In conferring on the State Board of Administration under the Constitution "all the power, control, and authority of the statutory board of administration," including the statutory *49 powers of boards of county commissioners and bond trustees relating to bonds, their papers, documents, and records and then vesting it with full control of and supervision of the proceeds of two cents of the gas tax and all moneys and other assets applicable to payment of the bonds relieved the county commissioners entirely of their function and lodged it in the State Board of Administration. Refunding bonds issued by the latter board amount to nothing more than an extension of the original obligation protected by the same security including the pledge of gasoline taxes. If the State Board of Administration sees fit to issue tax anticipation certificates, they are protected solely by gasoline taxes.
But the county contends that since Section 16, Article IX, did not repeal Section 6, Article IX, the counties are still resident of the constitutional power to issue refunding bonds.
Casual consideration of the purpose of Sections 6 and 16 completely refutes this contention. In so far as the purpose of Section 6 affects the question at hand, it is sufficient to say that the reason for that amendment was to require an approving vote of a majority of the freeholders before any county, district, or municipality could issue bonds. The amendment in hand only affects bonds issued for road and bridge district purposes and refunds thereof and as to them, it merely goes to the authority from which they emanate. They must now be issued by the State Board of Administration instead of the County Commissioners. The authority to issue other classes of bonds contemplated by Section 6 is in no wise affected by Section 16. The powers, duties, and compensation of county commissioners are fixed by statute and the Legislature may change them at any time. State ex rel. Buford v. Fearnside,
The Legislature of 1941 which submitted Section 16, Article IX to the people for ratification also enacted Chapters 20300, 20301, 20302, 20303, 20648, and 20946, all of which are amendments to Chapter 14486, Acts of 1929, and Chapter 15659, Acts of 1931, creating the State Board of Administration *50 and defining its powers. These acts were passed in anticipation of the adoption of Section 16, Article IX, and clothed the State Board of Administration with power to handle funds in their hands for the benefit of the counties. The purpose of these acts supports and squares with the conclusion we reach here. Any other conclusion would create no end of confusion and make of Section 16, Article IX, a useless gesture.

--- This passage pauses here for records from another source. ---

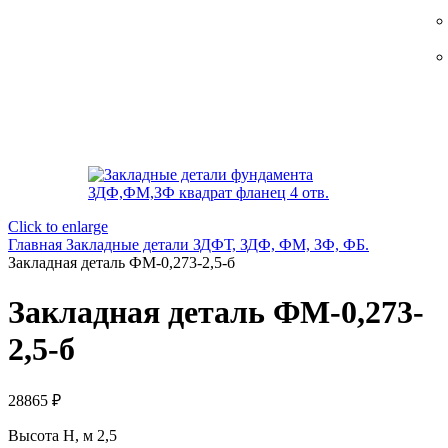
Click to enlarge
Главная
Закладные детали ЗДФТ, ЗДФ, ФМ, ЗФ, ФБ.
Закладная деталь ФМ-0,273-2,5-б
Закладная деталь ФМ-0,273-
2,5-б
28865
₽
Высота H, м 2,5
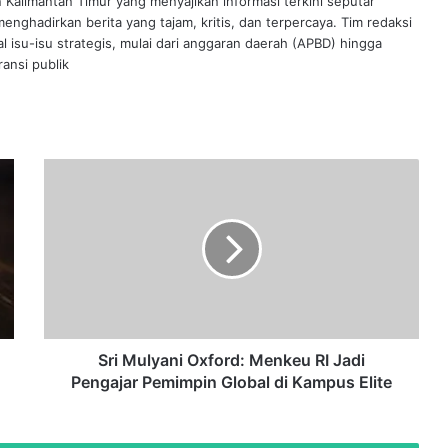
n Kalimantan Timur yang menyajikan informasi terkini seputar
nghadirkan berita yang tajam, kritis, dan terpercaya. Tim redaksi
al isu-isu strategis, mulai dari anggaran daerah (APBD) hingga
ansi publik
Sri
Mulyani
Oxford:
Menkeu
RI
Jadi
Pengajar
Pemimpin
Global
di
Sri Mulyani Oxford: Menkeu RI Jadi
Kampus
Pengajar Pemimpin Global di Kampus Elite
Elite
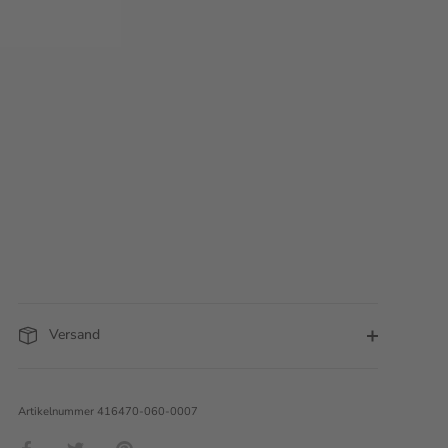
Versand
Artikelnummer
416470-060-0007
Teilen
Twittern
Pinnen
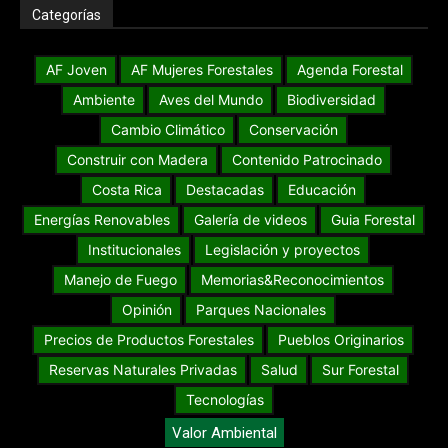
Categorías
AF Joven
AF Mujeres Forestales
Agenda Forestal
Ambiente
Aves del Mundo
Biodiversidad
Cambio Climático
Conservación
Construir con Madera
Contenido Patrocinado
Costa Rica
Destacadas
Educación
Energías Renovables
Galería de videos
Guia Forestal
Institucionales
Legislación y proyectos
Manejo de Fuego
Memorias&Reconocimientos
Opinión
Parques Nacionales
Precios de Productos Forestales
Pueblos Originarios
Reservas Naturales Privadas
Salud
Sur Forestal
Tecnologías
Valor Ambiental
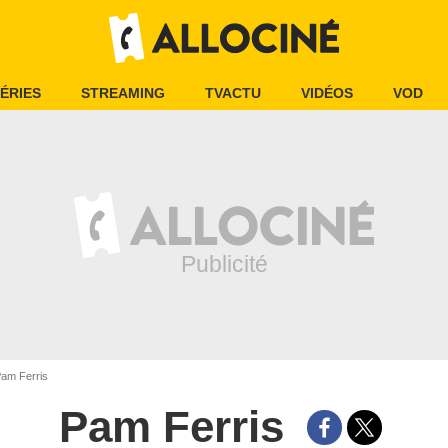
ÉRIES
STREAMING
TVACTU
VIDÉOS
VOD
am Ferris
Pam Ferris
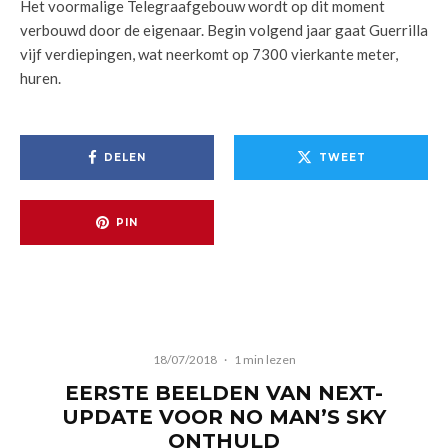
Het voormalige Telegraafgebouw wordt op dit moment
verbouwd door de eigenaar. Begin volgend jaar gaat Guerrilla
vijf verdiepingen, wat neerkomt op 7300 vierkante meter,
huren.
DELEN
TWEET
PIN
18/07/2018
·
1 min lezen
EERSTE BEELDEN VAN NEXT-
UPDATE VOOR NO MAN’S SKY
ONTHULD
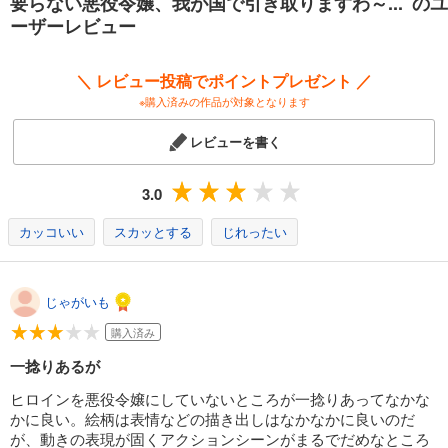
要らない悪役令嬢、我が国で引き取りますわ～... のユ
要らない悪役令嬢、我が国で引き取りますわ～優秀なご令嬢方を追放だなんて愚かな真似、国を滅ぼしましてよ？～ 【連載版】１３
ーザーレビュー
110
円 (税込)
カート
＼ レビュー投稿でポイントプレゼント ／
※購入済みの作品が対象となります
試し読み
あらすじを表示する
レビューを書く
要らない悪役令嬢、我が国で引き取りますわ～優秀なご令嬢方を追放だなんて愚かな真似、国を滅ぼしましてよ？～ 【連載版】１４
110
円 (税込)
3.0
カート
カッコいい
スカッとする
じれったい
試し読み
あらすじを表示する
じゃがいも
要らない悪役令嬢、我が国で引き取りますわ～優秀なご令嬢方を追放だなんて愚かな真似、国を滅ぼしましてよ？～ 【連載版】１５
110
円 (税込)
購入済み
カート
一捻りあるが
試し読み
ヒロインを悪役令嬢にしていないところが一捻りあってなかな
あらすじを表示する
かに良い。絵柄は表情などの描き出しはなかなかに良いのだ
が、動きの表現が固くアクションシーンがまるでだめなところ
要らない悪役令嬢、我が国で引き取りますわ～優秀なご令嬢方を追放だなんて愚かな真似、国を滅ぼしましてよ？～ 【連載版】１６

It follows that the power of the State Board of Administration to issue refunding bonds and retire outstanding bonds after January 1, 1943, is exclusive, that its refunding bonds when issued are secured by the same pledge as the original bonds in addition to the gasoline tax and do not require an approving vote of the freeholders and that withholding from the State Board of Administration the power to impose ad valorem taxes does not negative the idea that it may issue refunding bonds secured by such taxes.
The final decree appealed from is therefore reversed without prejudice to any application on the part of the Board of Administration for substitution as party plaintiff in the suit now pending in Polk County, and that therefore the cause proceed in accordance with law and the views here expressed.
Reversed with directions.
BUFORD, C. J., CHAPMAN, THOMAS, ADAMS and SEBRING, JJ., concur.
BROWN, J., concurs in the conclusion reached.